Somehow this simple change in perspective allowed me to feel okay about lying. After all, I'm doing it in the service of Science. Instead of just confessing that I'd lied about my age, which is, if you think about it, pretty much the same as confessing to be a narcissist, I'd have an external reason. And a potential conversation-starter at that.

I'm running an experiment. I'm a journalist.

Of course, it could still turn men off. And the fact that I've got a dating blog might scare some away.

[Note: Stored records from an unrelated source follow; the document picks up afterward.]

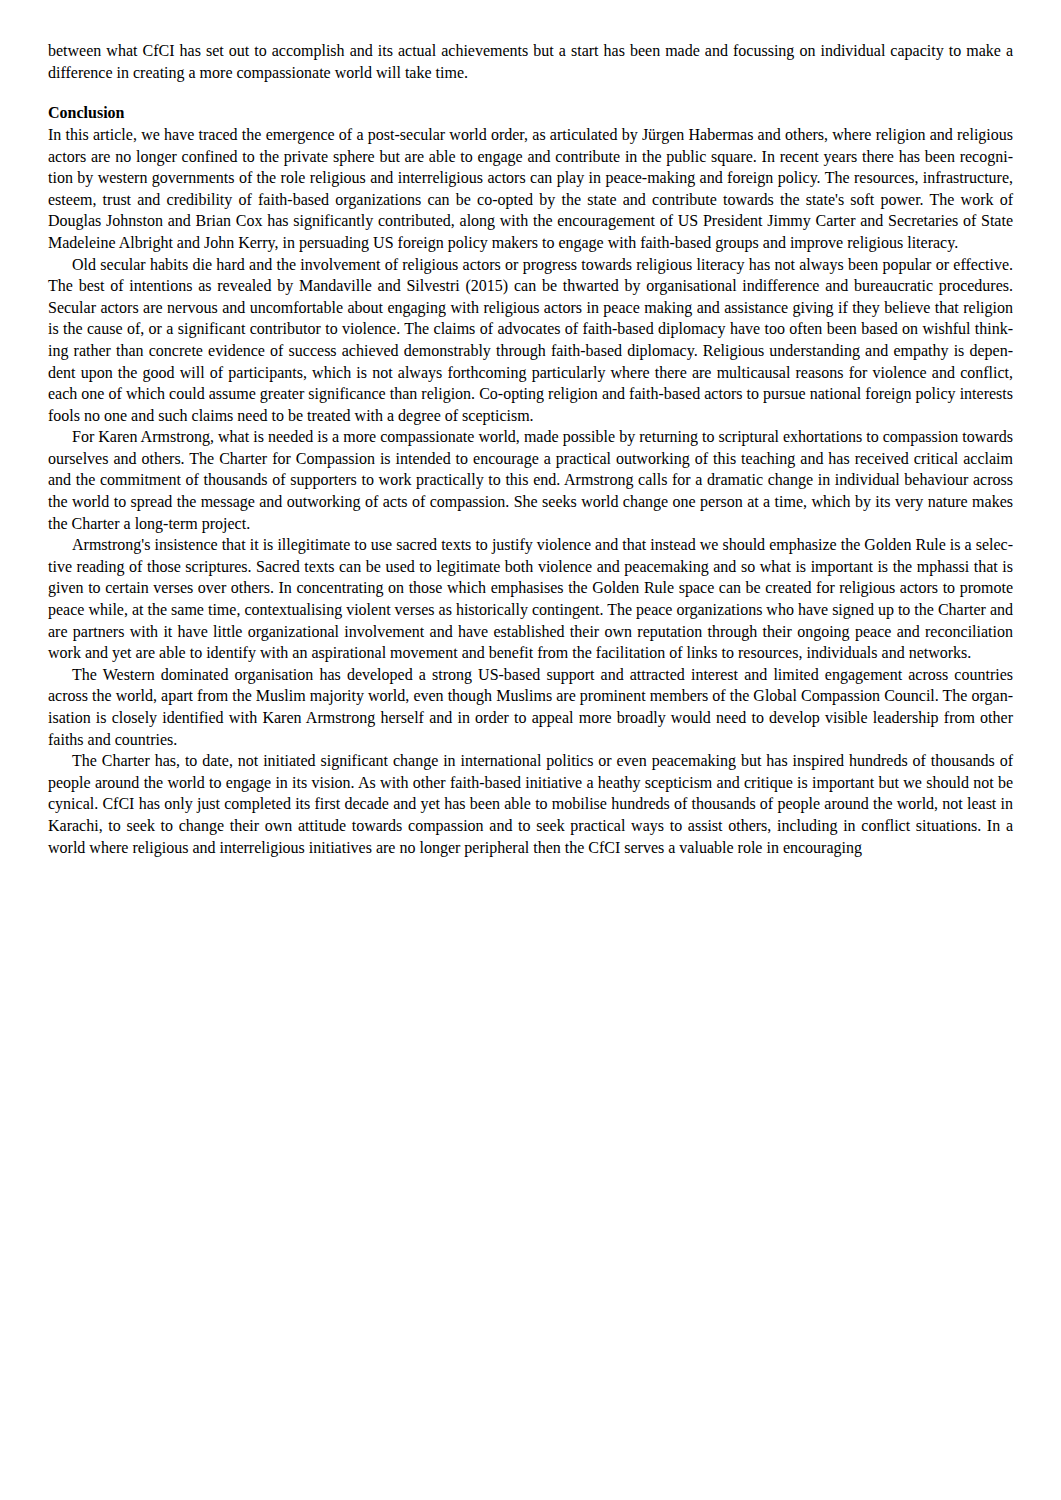between what CfCI has set out to accomplish and its actual achievements but a start has been made and focussing on individual capacity to make a difference in creating a more compassionate world will take time.
Conclusion
In this article, we have traced the emergence of a post-secular world order, as articulated by Jürgen Habermas and others, where religion and religious actors are no longer confined to the private sphere but are able to engage and contribute in the public square. In recent years there has been recognition by western governments of the role religious and interreligious actors can play in peace-making and foreign policy. The resources, infrastructure, esteem, trust and credibility of faith-based organizations can be co-opted by the state and contribute towards the state's soft power. The work of Douglas Johnston and Brian Cox has significantly contributed, along with the encouragement of US President Jimmy Carter and Secretaries of State Madeleine Albright and John Kerry, in persuading US foreign policy makers to engage with faith-based groups and improve religious literacy.
Old secular habits die hard and the involvement of religious actors or progress towards religious literacy has not always been popular or effective. The best of intentions as revealed by Mandaville and Silvestri (2015) can be thwarted by organisational indifference and bureaucratic procedures. Secular actors are nervous and uncomfortable about engaging with religious actors in peace making and assistance giving if they believe that religion is the cause of, or a significant contributor to violence. The claims of advocates of faith-based diplomacy have too often been based on wishful thinking rather than concrete evidence of success achieved demonstrably through faith-based diplomacy. Religious understanding and empathy is dependent upon the good will of participants, which is not always forthcoming particularly where there are multicausal reasons for violence and conflict, each one of which could assume greater significance than religion. Co-opting religion and faith-based actors to pursue national foreign policy interests fools no one and such claims need to be treated with a degree of scepticism.
For Karen Armstrong, what is needed is a more compassionate world, made possible by returning to scriptural exhortations to compassion towards ourselves and others. The Charter for Compassion is intended to encourage a practical outworking of this teaching and has received critical acclaim and the commitment of thousands of supporters to work practically to this end. Armstrong calls for a dramatic change in individual behaviour across the world to spread the message and outworking of acts of compassion. She seeks world change one person at a time, which by its very nature makes the Charter a long-term project.
Armstrong's insistence that it is illegitimate to use sacred texts to justify violence and that instead we should emphasize the Golden Rule is a selective reading of those scriptures. Sacred texts can be used to legitimate both violence and peacemaking and so what is important is the mphassi that is given to certain verses over others. In concentrating on those which emphasises the Golden Rule space can be created for religious actors to promote peace while, at the same time, contextualising violent verses as historically contingent. The peace organizations who have signed up to the Charter and are partners with it have little organizational involvement and have established their own reputation through their ongoing peace and reconciliation work and yet are able to identify with an aspirational movement and benefit from the facilitation of links to resources, individuals and networks.
The Western dominated organisation has developed a strong US-based support and attracted interest and limited engagement across countries across the world, apart from the Muslim majority world, even though Muslims are prominent members of the Global Compassion Council. The organisation is closely identified with Karen Armstrong herself and in order to appeal more broadly would need to develop visible leadership from other faiths and countries.
The Charter has, to date, not initiated significant change in international politics or even peacemaking but has inspired hundreds of thousands of people around the world to engage in its vision. As with other faith-based initiative a heathy scepticism and critique is important but we should not be cynical. CfCI has only just completed its first decade and yet has been able to mobilise hundreds of thousands of people around the world, not least in Karachi, to seek to change their own attitude towards compassion and to seek practical ways to assist others, including in conflict situations. In a world where religious and interreligious initiatives are no longer peripheral then the CfCI serves a valuable role in encouraging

But thankfully, I'm in a rare state of non-urgency around dating. (It helps that I've already got some men in my orbit, a la The Four Man Plan.) If the guys who email me during the duration of this experiment get turned off, c'est la vie.

So. Let's talk data.

My pre-age-deception-experiment profile was up on match for one month. In the past 30 days I received 418 views (or possibly 207; match.com has multiple places that show this data, and they are frustratingly inconsistent). Unfortunately, I deleted some emails and winks long before I decided to run this experiment, so I don't have an exact count, but my best guess is 8-10 emails and about the same number of winks.

So far, less than 24 hours into the experiment, I've received one email. (Ironically enough, from a 47-year old whose preferred age range is 25-45, which I'm well within.) I'll send him a reply momentarily.

Stay tuned. Over the next 30 days, the answer to The Age Question may be revealed once and for all.

Share

Have you ever lied about your age?

Did it get you the result you wanted?

Did you feel weird about it?

© 2010, The Dating Queen. All rights reserved. Please provide link back to original post.

Share
Comments (4) Trackbacks (4)
  1. I have never lied about my age, but I confess I’ve been considering it. I know, I know, age is just a number, but it’s an important number — I make it clear on dating sites that my preferred age range is 5 or 6 years younger than me to 5 or 6 years older, but ever since I hit the big 4-0, the only men I seem to hear from are at least 10 and often 15 or more years older than me. I’m wondering, if I say I’m 39, whether that will cut out some of the older men who are hopeful but reading comprehension-impaired.

  2. Honestly? I doubt it. If they’re reading comprehension-impaired, that’s not going to go away. However, you can always change your age and write about it on your blog, and use your journalistic “assignment” as an excuse. You’ve got precedent to go on! ;-)

    Wouldn’t it be nice if we could filter out the reading comprehension-impaired? (Match.com, are you listening?)

  3. Sadly, I don’t think we can filter them out. If the dating sites offered a tickbox for “Do you actually read these profiles before emailing,” everyone would check yes!

  4. Even worse; they probably wouldn’t even read the question.